Note: An LLM was not used in writing this article.
Colic is a thing that some newborn babies go through. Your newborn baby cries for hours on end, every day, for weeks. And they’re by all measures healthy. Experts don’t know what causes it and they don’t have any remedies for it. As a parent, you and your partner pretty much lose your marbles and start questioning all your life choices that lead up to this moment. You will try all the remedies; massages, positions, “anti-colic drops”, whatever you can. The NHS page on colic suggests you ask for support from friends, family and their helpline.
That’s an extreme case of the broader experience of having a baby, which is often just trying to figure out what’s wrong with them, with very little to go on, because they can’t talk to you, and actually they scream at you, making it harder to discuss nuanced hypotheses with your partner.
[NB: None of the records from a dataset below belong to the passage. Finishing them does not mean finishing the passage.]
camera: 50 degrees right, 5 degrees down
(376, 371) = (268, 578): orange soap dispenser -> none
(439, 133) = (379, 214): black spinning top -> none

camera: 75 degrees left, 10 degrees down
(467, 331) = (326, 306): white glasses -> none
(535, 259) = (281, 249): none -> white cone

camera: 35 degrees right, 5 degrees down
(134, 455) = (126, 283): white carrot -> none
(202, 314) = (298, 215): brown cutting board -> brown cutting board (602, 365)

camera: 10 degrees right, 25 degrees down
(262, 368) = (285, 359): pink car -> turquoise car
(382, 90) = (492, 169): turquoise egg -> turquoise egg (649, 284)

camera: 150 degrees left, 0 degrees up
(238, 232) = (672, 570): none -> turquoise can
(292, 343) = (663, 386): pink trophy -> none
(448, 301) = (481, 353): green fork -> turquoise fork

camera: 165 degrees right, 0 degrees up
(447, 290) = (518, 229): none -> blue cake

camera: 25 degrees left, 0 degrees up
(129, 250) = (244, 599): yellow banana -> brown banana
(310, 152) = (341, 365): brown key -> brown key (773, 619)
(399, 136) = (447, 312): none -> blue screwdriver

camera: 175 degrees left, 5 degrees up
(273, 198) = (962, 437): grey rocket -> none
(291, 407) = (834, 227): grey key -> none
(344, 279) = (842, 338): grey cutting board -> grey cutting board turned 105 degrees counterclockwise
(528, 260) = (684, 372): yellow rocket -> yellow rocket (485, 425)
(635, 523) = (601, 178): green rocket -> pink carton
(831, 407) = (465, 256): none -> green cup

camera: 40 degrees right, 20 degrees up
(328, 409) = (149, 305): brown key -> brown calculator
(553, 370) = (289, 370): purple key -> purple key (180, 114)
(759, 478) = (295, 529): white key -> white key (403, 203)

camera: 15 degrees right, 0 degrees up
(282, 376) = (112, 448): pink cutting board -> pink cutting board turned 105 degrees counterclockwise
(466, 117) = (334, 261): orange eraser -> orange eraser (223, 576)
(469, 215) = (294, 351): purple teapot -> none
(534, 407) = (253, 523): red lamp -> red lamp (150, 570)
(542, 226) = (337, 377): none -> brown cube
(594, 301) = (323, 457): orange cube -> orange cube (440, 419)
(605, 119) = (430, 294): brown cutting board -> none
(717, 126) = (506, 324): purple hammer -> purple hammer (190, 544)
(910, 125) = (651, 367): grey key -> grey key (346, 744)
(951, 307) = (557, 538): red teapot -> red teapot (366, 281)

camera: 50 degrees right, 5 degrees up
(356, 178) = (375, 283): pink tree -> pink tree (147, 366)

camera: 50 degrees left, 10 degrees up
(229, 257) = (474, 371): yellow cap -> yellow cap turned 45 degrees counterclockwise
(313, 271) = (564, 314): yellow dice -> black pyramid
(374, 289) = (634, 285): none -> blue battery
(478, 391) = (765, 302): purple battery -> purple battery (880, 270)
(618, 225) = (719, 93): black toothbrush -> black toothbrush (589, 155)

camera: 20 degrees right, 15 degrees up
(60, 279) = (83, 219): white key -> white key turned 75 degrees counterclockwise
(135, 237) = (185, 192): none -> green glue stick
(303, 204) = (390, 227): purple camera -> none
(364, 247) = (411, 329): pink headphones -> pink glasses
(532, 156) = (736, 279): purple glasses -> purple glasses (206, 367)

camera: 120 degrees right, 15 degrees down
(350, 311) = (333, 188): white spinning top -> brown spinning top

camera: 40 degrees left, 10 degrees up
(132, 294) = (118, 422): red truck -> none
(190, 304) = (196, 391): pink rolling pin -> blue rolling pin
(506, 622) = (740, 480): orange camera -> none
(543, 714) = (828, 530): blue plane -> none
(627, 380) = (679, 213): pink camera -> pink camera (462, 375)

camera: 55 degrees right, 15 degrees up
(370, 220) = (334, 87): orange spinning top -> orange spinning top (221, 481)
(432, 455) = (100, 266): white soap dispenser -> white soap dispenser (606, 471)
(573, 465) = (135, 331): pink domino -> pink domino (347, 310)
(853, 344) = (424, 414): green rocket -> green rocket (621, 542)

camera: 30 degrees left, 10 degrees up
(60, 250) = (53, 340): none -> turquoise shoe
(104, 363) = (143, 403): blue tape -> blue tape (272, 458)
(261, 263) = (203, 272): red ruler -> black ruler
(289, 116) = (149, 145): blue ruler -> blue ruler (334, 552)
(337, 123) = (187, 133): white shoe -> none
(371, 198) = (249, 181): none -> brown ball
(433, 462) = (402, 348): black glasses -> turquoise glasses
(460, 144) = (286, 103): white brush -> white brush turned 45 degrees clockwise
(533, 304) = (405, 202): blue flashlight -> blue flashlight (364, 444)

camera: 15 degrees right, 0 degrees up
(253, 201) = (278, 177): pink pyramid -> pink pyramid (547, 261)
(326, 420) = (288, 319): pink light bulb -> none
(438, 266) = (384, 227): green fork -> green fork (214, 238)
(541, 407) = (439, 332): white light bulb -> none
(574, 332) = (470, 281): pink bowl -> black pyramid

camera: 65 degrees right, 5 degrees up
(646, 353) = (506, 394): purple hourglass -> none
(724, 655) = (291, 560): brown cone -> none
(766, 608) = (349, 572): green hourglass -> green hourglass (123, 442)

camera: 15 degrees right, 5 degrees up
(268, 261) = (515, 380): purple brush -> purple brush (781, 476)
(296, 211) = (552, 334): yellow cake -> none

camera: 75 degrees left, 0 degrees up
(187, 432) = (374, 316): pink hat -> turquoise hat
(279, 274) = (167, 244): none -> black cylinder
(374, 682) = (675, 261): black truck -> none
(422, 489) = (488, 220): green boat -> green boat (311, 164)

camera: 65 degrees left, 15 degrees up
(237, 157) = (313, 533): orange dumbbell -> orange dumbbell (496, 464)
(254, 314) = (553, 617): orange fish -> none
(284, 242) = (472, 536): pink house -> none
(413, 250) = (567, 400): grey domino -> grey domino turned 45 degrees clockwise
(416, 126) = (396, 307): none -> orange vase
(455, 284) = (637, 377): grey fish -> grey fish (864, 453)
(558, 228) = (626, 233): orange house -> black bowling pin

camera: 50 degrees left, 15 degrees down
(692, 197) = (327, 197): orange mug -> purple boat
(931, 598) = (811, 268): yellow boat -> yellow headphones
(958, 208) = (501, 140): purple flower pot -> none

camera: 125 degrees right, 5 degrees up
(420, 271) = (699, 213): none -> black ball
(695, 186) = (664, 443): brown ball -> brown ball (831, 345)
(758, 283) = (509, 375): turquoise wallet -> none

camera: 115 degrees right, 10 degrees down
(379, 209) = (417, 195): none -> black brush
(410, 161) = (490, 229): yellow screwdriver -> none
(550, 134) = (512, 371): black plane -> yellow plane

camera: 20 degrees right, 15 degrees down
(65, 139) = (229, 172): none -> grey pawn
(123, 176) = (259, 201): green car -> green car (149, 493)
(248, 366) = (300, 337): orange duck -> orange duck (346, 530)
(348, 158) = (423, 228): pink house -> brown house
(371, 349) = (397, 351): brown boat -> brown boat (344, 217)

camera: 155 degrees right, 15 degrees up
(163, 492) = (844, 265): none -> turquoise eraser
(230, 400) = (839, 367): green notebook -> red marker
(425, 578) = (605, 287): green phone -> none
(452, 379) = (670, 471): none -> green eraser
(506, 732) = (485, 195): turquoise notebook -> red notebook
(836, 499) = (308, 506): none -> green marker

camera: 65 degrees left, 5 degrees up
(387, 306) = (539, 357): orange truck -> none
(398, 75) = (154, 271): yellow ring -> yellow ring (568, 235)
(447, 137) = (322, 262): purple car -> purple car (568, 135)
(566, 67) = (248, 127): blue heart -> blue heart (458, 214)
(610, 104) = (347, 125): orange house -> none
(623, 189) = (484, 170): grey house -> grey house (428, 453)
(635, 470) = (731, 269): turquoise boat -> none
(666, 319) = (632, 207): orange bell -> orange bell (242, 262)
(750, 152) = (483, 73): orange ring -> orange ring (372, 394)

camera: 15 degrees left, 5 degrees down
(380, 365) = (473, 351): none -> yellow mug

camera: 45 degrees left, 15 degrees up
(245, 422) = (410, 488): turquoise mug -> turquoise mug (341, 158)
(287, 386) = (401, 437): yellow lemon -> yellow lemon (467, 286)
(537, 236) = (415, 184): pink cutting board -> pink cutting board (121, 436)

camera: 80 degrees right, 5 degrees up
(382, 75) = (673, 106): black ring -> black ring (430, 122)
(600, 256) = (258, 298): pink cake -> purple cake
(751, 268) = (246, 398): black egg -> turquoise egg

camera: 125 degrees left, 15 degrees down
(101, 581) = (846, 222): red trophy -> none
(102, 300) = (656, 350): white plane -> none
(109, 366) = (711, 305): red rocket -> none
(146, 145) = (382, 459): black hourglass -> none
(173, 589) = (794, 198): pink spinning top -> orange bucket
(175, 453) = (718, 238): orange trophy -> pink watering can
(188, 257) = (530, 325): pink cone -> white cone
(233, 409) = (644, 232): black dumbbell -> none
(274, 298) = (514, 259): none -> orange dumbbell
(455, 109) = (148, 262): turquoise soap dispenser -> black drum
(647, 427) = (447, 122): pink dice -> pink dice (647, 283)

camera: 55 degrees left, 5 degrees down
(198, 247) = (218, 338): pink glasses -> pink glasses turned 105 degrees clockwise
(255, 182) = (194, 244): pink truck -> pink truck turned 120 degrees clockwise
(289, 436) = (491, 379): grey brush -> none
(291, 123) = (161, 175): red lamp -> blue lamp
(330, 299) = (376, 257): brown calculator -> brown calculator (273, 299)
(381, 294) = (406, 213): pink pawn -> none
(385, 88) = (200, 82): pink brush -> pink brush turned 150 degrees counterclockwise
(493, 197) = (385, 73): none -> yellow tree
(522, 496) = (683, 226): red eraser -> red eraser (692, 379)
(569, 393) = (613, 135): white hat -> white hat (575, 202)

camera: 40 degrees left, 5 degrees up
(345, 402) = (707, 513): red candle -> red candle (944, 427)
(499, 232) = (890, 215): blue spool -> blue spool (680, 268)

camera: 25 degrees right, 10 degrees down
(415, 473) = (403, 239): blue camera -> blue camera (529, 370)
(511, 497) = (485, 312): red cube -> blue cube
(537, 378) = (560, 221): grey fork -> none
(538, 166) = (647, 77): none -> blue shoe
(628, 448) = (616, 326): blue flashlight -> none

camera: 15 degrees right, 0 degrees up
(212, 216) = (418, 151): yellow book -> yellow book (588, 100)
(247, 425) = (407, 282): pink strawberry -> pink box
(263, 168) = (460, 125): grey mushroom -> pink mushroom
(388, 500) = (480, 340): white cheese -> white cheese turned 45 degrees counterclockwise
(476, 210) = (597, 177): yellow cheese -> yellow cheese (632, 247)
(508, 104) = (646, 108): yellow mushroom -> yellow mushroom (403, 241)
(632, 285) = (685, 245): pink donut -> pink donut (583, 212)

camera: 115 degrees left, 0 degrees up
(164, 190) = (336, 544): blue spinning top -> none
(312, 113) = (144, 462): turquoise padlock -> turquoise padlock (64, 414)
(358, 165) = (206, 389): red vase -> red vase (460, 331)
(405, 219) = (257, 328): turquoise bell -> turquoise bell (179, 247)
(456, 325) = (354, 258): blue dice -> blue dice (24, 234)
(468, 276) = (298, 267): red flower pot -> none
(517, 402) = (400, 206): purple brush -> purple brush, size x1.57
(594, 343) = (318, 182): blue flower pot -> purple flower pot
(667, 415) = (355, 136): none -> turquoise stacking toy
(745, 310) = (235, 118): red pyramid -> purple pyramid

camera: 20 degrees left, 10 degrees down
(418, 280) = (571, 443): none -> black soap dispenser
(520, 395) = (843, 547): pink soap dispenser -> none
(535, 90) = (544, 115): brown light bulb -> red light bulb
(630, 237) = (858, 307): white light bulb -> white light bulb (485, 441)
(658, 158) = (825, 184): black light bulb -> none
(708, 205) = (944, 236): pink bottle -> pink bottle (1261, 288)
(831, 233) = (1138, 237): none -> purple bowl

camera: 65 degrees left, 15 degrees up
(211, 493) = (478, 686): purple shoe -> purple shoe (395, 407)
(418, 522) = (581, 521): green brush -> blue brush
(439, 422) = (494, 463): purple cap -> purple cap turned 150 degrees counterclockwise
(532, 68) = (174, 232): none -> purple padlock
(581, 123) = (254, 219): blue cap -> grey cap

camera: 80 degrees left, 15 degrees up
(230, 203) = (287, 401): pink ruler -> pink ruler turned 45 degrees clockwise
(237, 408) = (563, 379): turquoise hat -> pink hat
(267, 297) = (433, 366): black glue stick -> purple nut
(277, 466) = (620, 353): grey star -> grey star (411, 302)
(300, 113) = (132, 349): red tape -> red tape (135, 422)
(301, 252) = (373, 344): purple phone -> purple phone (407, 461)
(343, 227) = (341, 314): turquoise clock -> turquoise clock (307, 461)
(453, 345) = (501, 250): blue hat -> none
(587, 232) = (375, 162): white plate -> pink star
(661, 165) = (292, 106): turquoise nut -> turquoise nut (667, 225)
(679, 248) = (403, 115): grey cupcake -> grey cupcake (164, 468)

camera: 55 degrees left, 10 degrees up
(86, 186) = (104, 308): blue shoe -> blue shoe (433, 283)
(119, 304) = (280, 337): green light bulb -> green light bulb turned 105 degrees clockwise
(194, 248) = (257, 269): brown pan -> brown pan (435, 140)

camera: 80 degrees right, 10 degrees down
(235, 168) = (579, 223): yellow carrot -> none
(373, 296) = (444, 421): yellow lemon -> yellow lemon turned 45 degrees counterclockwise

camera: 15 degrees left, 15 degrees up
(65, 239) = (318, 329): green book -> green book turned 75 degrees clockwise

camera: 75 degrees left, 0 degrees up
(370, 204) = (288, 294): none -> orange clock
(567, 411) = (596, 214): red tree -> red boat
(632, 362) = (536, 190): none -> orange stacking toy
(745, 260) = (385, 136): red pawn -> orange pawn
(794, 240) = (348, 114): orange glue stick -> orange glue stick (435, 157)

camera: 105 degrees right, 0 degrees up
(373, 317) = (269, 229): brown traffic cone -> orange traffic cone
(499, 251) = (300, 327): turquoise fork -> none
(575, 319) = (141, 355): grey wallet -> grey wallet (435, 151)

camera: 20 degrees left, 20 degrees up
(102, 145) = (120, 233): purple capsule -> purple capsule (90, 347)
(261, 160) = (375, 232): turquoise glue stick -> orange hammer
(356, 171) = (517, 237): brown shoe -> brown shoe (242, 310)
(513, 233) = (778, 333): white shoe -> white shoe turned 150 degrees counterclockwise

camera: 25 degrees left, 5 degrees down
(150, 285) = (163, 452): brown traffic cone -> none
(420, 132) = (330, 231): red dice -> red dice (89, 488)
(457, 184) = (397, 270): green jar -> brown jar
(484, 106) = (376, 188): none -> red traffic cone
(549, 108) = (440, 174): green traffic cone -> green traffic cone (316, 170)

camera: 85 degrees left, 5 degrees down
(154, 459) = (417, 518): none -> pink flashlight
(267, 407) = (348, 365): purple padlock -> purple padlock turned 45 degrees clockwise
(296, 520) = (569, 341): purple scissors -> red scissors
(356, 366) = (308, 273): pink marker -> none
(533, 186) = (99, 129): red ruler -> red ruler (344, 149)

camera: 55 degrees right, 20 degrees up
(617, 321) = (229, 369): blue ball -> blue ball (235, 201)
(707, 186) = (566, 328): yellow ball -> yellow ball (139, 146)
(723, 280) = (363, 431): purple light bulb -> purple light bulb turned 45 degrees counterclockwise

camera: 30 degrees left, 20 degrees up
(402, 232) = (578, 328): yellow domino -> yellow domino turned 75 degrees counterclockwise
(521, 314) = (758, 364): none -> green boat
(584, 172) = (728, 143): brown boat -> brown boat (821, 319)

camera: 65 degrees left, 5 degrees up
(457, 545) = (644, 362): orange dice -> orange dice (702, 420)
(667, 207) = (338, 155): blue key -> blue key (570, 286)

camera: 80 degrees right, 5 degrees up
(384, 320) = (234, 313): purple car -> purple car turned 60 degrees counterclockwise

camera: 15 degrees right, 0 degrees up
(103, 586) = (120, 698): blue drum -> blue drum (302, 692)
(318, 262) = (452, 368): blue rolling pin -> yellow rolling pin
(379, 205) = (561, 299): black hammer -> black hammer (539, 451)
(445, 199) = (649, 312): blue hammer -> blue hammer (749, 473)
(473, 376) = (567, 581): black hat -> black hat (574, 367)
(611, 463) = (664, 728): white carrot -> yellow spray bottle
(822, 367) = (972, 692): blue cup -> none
Complex software systems aren’t babies. But they can be a bit like that. They’re going wrong, because they’re slow, or they’ve got bugs, or something, and there isn’t one obvious cause. The system is alerting but you’ve got nowhere to start from. You try out remedies that maybe have an affect and maybe don’t. Emery Berger did a great talk called Performance Matters at Strange Loop, showing how, especially in modern systems, everything from the hardware (think L* caches, branch prediction), the OS (swap, virtual memory, syscalls, memory layout), runtime (allocators, GC, etc), and your application code, and then in cloud times, distributed systems and all their failure modes, are all independent layers with their own affordances and tolerances that trigger at opposing intervals. You think you’ve got something performing reliably and then some threshold of the layer below is passed and suddenly performance goes up or down, and you aren’t wise as to why.
I’m calling this system colic as a negative term for an undesirable state of affairs. We know we don’t have to accept the illegibility of a system, and can put work into exposing visibility into them, or choose better components that do better in this regard.